Five Ways to Protect your Mortgage

For most people, getting a mortgage is the most significant financial commitment they’ll make. Given this fact, it makes good sense to invest in some form of mortgage protection. Here are five options for protecting your biggest asset.

Mortgage Life Assurance

For most couples or families, a form of mortgage protection that pays the outstanding balance of a mortgage in full is the most desirable option. Choosing this type of mortgage protection ensures that your loved ones will be able to live in your family home and be more financially secure if you die. Mortgage Life Assurance is also known as Decreasing Term Insurance, and with this form of mortgage protection, the amount you are insured for (and the amount that can be claimed) decreases as the balance of your mortgage decreases.

Term Life Insurance

If you’re interested in a plan that offers full mortgage repayment in the event of your death, and perhaps leaves some money over for your family, Term Life Insurance might be your best option.
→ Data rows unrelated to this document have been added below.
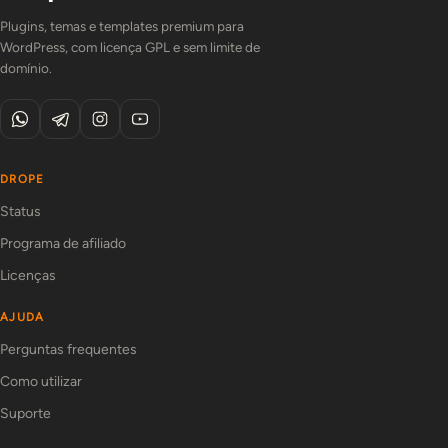
Plugins, temas e templates premium para
WordPress, com licença GPL e sem limite de
domínio.
DROPE
Status
Programa de afiliado
Licenças
AJUDA
Perguntas frequentes
Como utilizar
Suporte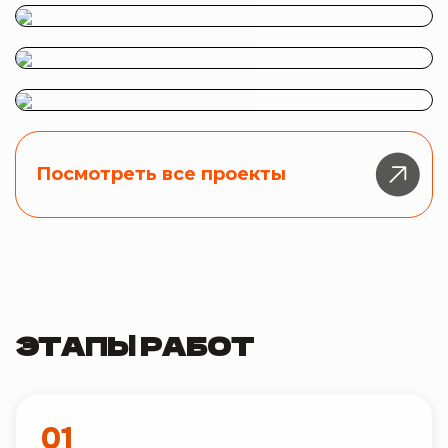
Посмотреть все проекты
ЭТАПЫ РАБОТ
01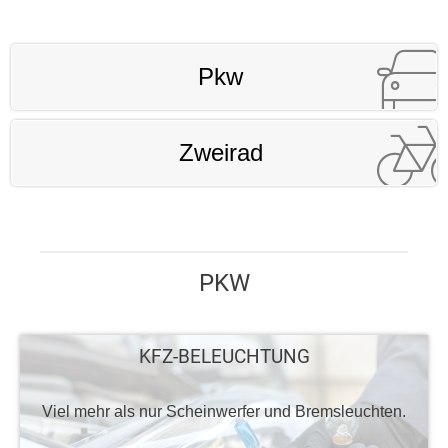
Pkw
Zweirad
PKW
KFZ-BELEUCHTUNG
Viel mehr als nur Scheinwerfer und Bremsleuchten.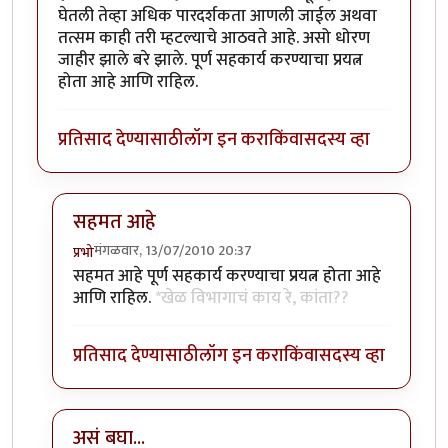
घेतली तेव्हा अधिक पारदर्शकता आणली जाईल अथवा
तत्सम काही तरी म्हटल्याचे आठवते आहे. असो धोरण
जाहीर झाले बरे झाले. पूर्ण सहकार्य करण्याचा प्रयत्न
होता आहे आणि राहिल.
प्रतिसाद देण्यासाठी
लॉग इन करा
किंवा
सदस्य व्हा
सहमत आहे
मंगळवार, 13/07/2010 20:37
प्रभो
In reply to
त्याविषयी
by
लंबूटांग
सहमत आहे पूर्ण सहकार्य करण्याचा प्रयत्न होता आहे
आणि राहिल.
*खेळ विभागाचं काय रे, कांता??
प्रतिसाद देण्यासाठी
लॉग इन करा
किंवा
सदस्य व्हा
असं बघा...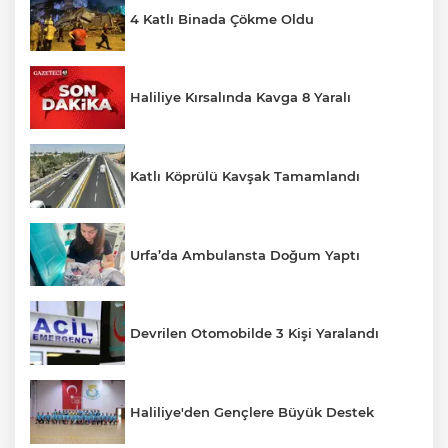
4 Katlı Binada Çökme Oldu
Haliliye Kırsalında Kavga 8 Yaralı
Katlı Köprülü Kavşak Tamamlandı
Urfa’da Ambulansta Doğum Yaptı
Devrilen Otomobilde 3 Kişi Yaralandı
Haliliye'den Gençlere Büyük Destek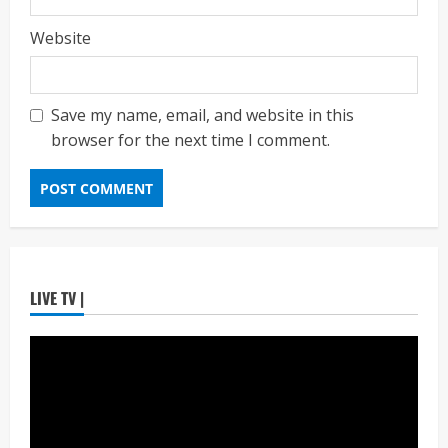
ताज्या बातम्या
राजकीय
Website
7 सप्टेंबर रोजी ठाणे महापालिका लोकशाही दिनाचे
आयोजन
Maharashtra Majha News
August
3
6, 2026
Save my name, email, and website in this
browser for the next time I comment.
ताज्या बातम्या
राजकीय
रिंग मेट्रोबाबत सविस्तर माहितीसाठीनगरसेवकांची विशेष
सभा घ्यावी भाजपचे ज्येष्ठ नगरसेवक संजय वाघुले यांची
मागणी
Maharashtra Majha News
August
4
5, 2026
ताज्या बातम्या
राजकीय
LIVE TV |
नवी मुंबईतील एसआयआर (SIR) कामाचा जिल्हाधिकारी
डॉ. श्रीकृष्ण पांचाळ आणि आयुक्त डॉ. कैलास शिंदे
यांनी घेतला आढावा
Maharashtra Majha News
August
5
3, 2026
ताज्या बातम्या
राजकीय
उपमुख्यमंत्री एकनाथ शिंदे व शिवसेनेच्या खासदारांनी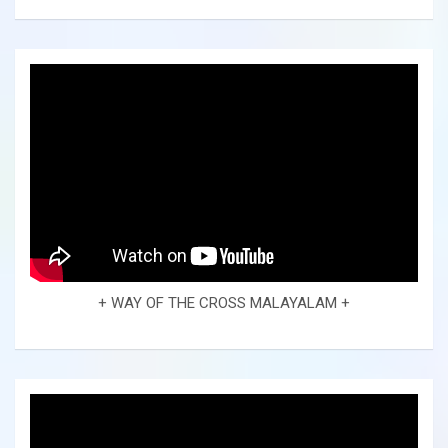
+ WAY OF THE CROSS MALAYALAM +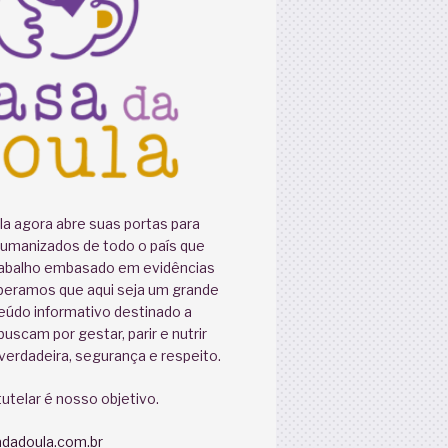
a agora abre suas portas para
humanizados de todo o país que
abalho embasado em evidências
speramos que aqui seja um grande
eúdo informativo destinado a
uscam por gestar, parir e nutrir
erdadeira, segurança e respeito.
utelar é nosso objetivo.
dadoula.com.br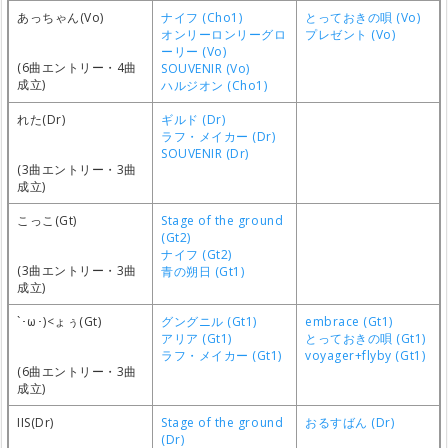
あっちゃん(Vo)
ナイフ (Cho1)
とっておきの唄 (Vo)
オンリーロンリーグロ
プレゼント (Vo)
ーリー (Vo)
(6曲エントリー・4曲
SOUVENIR (Vo)
成立)
ハルジオン (Cho1)
れた(Dr)
ギルド (Dr)
ラフ・メイカー (Dr)
SOUVENIR (Dr)
(3曲エントリー・3曲
成立)
こっこ(Gt)
Stage of the ground
(Gt2)
ナイフ (Gt2)
(3曲エントリー・3曲
青の朔日 (Gt1)
成立)
`･ω･)<ょぅ(Gt)
グングニル (Gt1)
embrace (Gt1)
アリア (Gt1)
とっておきの唄 (Gt1)
ラフ・メイカー (Gt1)
voyager+flyby (Gt1)
(6曲エントリー・3曲
成立)
IIS(Dr)
Stage of the ground
おるすばん (Dr)
(Dr)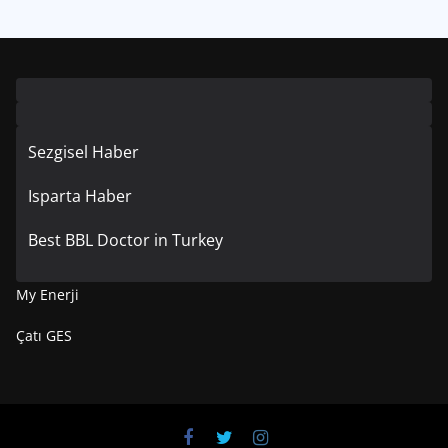
Sezgisel Haber
Isparta Haber
Best BBL Doctor in Turkey
My Enerji
Çatı GES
This form of protection is similar to Mortgage Life Assurance, but in this case the amount you are insured for remains the same over the life of the policy.

Mortgage Payment Protection

Also known as Accident, Sickness and Unemployment (ASU) cover, this type of mortgage protection looks good on the surface, but it does have some significant flaws. In the event that an accident or illness prevents you from working, or if you lose your job, ASU cover will pay your mortgage and any other associated costs for up to one year. Note, however, that this type of cover is generic in that it does not take into account your occupation, gender or age, and you will not be covered for any pre-existing illnesses. One advantage of ASU is that you can purchase each type of cover separately—for example, you could purchase unemployment cover only, to supplement another form of mortgage protection that provides better illness and accident cover.

Income Protection

If you prefer a protection plan that offers more than the cost of your mortgage repayments, but prefer to avoid the expense of a plan that pays your mortgage in full, Income Protection may be a suitable option. If you are unable to work due to illness or accident, an Income Protection plan entitles you to a tax-free monthly payment until you are able to work. However, this form of protection does not include coverage if you lose your job. This is one situation where getting the unemployment cover from an ASU plan to supplement your income protection can be beneficial.

Buildings and Contents Insurance

Strictly speaking, this is not a form of mortgage protection; however Building and Contents insurance will protect your home and possessions from theft or loss due to damage or fire. When shopping for this type of insurance it’s crucial to pay attention to the fine print and determine exactly what you’re covered for. Most policies cover theft and fire or flood damage, but individual policies differ in some essential details.